The researchers measured flourishing across six domains: happiness and life satisfaction; mental and physical health; meaning and purpose; character and virtue; close social relationships; and financial and material stability.
The scope of the project was extraordinary. The first wave of the study surveyed more than 207,000 participants across 22 countries and Hong Kong, covering populations that represent roughly 64 percent of the world.
When the results were released, one detail stood out to my visiting guest. Among all the countries studied, the highest levels of flourishing were found in Indonesia, Mexico and the Philippines (https://globalflourishingstudy.com).
Meanwhile, some of the world’s most developed economies — including Japan, Türkey and the United Kingdom — ranked significantly lower.
“How does a country facing many economic challenges still rank among the most flourishing societies in the world?” my guest asked me.
The question lingered long after she returned to the US.
In many ways, I have seen hints of the answer in my own life. When I moved back to the Philippines, I quickly found something I had not realized I was missing: community.
Within a short time, I had formed friendships that went far beyond casual social circles. These were not simply people to meet for dinner or occasional gatherings. They became part of my life in a deeper way.
I met their families. I attended birthdays, weddings and small gatherings that marked the rhythms of everyday life. Even during difficult moments, they seemed to have time — not out of obligation, but out of genuine care. There was a shared understanding that life is something we move through together.
A few months ago, our extended family gathered to celebrate my cousin’s 18th birthday. She lives in London, yet the celebration was held at our grandparents’ small provincial home a few hours from Manila.

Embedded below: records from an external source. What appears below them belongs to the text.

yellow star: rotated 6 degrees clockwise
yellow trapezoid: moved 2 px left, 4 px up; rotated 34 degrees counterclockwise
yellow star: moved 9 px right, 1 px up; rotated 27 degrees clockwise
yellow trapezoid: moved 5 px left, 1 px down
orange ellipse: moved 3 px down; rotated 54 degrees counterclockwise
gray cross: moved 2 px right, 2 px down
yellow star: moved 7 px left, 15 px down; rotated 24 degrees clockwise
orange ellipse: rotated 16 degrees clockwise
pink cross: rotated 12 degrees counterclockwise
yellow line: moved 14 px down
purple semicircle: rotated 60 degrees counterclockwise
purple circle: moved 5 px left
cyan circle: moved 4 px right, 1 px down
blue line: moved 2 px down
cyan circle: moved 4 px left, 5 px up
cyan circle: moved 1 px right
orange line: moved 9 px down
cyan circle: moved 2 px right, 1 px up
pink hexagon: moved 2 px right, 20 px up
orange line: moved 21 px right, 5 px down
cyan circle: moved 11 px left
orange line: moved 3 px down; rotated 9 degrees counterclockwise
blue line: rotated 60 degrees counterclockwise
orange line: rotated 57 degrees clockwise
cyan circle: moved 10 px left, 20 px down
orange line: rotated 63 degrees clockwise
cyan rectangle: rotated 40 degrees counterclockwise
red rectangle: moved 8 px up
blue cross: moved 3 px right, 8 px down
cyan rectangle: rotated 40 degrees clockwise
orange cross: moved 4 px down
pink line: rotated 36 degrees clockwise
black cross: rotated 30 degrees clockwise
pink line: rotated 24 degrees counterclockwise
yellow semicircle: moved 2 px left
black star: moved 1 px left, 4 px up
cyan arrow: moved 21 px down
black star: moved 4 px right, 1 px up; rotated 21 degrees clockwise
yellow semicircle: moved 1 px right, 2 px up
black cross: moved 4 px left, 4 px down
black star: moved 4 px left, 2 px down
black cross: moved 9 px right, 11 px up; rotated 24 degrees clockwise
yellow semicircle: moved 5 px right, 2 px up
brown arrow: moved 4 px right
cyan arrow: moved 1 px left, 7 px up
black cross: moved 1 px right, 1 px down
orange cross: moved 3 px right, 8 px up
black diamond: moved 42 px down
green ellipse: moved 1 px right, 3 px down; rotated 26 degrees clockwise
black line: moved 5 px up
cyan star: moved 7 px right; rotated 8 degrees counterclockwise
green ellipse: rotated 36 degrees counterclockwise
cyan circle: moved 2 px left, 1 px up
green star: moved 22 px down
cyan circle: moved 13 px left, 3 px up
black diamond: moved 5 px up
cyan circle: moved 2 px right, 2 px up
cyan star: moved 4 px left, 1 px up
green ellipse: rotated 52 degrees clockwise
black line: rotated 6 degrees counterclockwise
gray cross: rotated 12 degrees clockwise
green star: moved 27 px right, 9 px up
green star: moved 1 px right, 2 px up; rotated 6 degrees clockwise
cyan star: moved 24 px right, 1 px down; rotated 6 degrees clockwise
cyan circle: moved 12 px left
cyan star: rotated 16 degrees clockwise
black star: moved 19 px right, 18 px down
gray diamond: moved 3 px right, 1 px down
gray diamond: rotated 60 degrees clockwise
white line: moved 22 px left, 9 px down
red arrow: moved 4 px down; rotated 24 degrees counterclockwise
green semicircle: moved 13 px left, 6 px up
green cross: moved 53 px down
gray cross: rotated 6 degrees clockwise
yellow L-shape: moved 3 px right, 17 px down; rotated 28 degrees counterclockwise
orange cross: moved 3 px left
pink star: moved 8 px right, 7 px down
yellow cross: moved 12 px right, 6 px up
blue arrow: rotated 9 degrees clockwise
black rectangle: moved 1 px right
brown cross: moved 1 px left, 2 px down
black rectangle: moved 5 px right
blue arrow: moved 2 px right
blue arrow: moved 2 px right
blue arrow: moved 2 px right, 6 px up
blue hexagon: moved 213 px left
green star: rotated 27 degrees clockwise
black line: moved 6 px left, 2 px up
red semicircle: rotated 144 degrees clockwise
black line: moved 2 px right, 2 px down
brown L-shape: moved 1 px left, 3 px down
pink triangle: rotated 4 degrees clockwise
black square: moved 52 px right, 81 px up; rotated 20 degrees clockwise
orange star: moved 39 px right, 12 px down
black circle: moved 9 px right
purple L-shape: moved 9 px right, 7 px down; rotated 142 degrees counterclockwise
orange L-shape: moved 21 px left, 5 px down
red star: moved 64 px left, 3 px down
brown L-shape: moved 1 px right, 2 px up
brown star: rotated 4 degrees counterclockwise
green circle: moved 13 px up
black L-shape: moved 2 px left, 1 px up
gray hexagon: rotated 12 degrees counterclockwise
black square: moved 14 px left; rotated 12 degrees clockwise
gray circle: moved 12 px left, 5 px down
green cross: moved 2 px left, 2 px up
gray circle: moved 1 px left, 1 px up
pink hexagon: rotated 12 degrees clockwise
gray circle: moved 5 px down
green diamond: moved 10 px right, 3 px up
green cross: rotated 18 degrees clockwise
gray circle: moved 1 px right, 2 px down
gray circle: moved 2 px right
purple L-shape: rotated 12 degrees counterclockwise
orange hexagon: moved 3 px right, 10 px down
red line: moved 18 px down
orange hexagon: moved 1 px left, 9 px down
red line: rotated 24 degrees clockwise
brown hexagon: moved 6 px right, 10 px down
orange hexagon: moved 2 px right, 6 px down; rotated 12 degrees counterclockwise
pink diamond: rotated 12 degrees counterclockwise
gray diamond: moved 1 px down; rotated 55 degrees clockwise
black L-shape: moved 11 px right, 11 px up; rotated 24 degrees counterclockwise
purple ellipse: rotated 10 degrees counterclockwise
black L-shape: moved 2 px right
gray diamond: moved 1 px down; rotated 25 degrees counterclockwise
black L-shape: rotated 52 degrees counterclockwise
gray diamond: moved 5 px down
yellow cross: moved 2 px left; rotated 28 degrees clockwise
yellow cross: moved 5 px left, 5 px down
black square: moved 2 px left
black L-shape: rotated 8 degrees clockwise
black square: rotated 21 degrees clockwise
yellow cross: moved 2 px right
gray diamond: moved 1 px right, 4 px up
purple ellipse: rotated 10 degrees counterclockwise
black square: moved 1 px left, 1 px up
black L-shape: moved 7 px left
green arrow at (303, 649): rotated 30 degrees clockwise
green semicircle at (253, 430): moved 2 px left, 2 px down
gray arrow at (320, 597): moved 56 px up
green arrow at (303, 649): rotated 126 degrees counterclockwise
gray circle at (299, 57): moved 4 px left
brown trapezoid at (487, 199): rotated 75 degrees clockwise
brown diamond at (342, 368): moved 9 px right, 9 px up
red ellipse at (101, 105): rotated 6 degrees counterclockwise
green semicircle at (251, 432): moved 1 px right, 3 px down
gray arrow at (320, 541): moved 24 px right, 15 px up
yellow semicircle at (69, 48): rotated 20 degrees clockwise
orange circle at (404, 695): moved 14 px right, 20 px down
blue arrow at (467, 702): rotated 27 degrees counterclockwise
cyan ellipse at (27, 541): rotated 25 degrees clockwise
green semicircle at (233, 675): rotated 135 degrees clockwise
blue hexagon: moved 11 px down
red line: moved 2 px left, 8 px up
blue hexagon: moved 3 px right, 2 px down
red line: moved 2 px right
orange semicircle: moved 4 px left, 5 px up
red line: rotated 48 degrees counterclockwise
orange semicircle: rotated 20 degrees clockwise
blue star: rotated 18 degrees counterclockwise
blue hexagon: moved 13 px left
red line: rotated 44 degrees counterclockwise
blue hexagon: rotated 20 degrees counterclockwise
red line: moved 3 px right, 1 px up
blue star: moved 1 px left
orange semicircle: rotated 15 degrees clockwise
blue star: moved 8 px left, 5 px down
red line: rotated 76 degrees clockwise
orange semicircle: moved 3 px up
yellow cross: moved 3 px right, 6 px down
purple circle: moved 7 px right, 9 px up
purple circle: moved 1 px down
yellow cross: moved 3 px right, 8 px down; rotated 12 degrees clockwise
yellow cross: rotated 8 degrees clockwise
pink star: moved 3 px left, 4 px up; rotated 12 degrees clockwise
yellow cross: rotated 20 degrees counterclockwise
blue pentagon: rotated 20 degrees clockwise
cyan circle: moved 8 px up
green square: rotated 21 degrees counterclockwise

Several members of our family live in the US, Canada and England. Yet when it was time to celebrate an important milestone, everyone felt that the Philippines was the right place to do it. Here, the celebration was not just about the occasion itself, but about being surrounded by generations of family, laughter and memories.
I have noticed something similar with foreign visitors. Not long ago, I hosted a global investor based in Washington, D.C., who spends much of his life traveling between major financial capitals. He even travels in his own private plane, which makes global movement effortless.
Yet, when he needed a place for rest and recovery, he chose the Philippines for two weeks of quiet. He told me he was looking for something simple — peace, warmth and a sense of human connection.
Perhaps that is where the answer lies. Filipino culture carries a deeply rooted concept known as “kapwa” — the recognition that we share a common identity with others. It is the belief that we are not separate from one another but fundamentally connected.
You see it everywhere in daily life — how neighbors care for each other, in the openness with which families welcome guests, and in the instinctive generosity that often appears even in communities with very little material wealth.
In a world that increasingly measures success through wealth, productivity and status, the Philippines offers a different perspective on what a life well lived might look like. Sometimes, flourishing is not about having the most, but simply about having each other.